- **What you should do**: Rewrite the listing as a numbered list with one entry per line and no blank lines. Leave the pictures out.
----
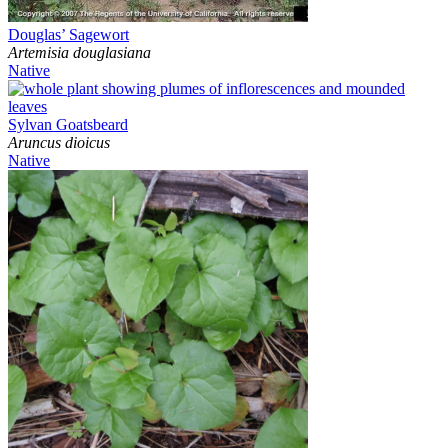
Douglas’ Sagewort
Artemisia douglasiana
Native
Sylvan Goatsbeard
Aruncus dioicus
Native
----
- **Task answer**:
1. Douglas’ Sagewort
2. Artemisia douglasiana
3. Native
4. Sylvan Goatsbeard
5. Aruncus dioicus
6. Native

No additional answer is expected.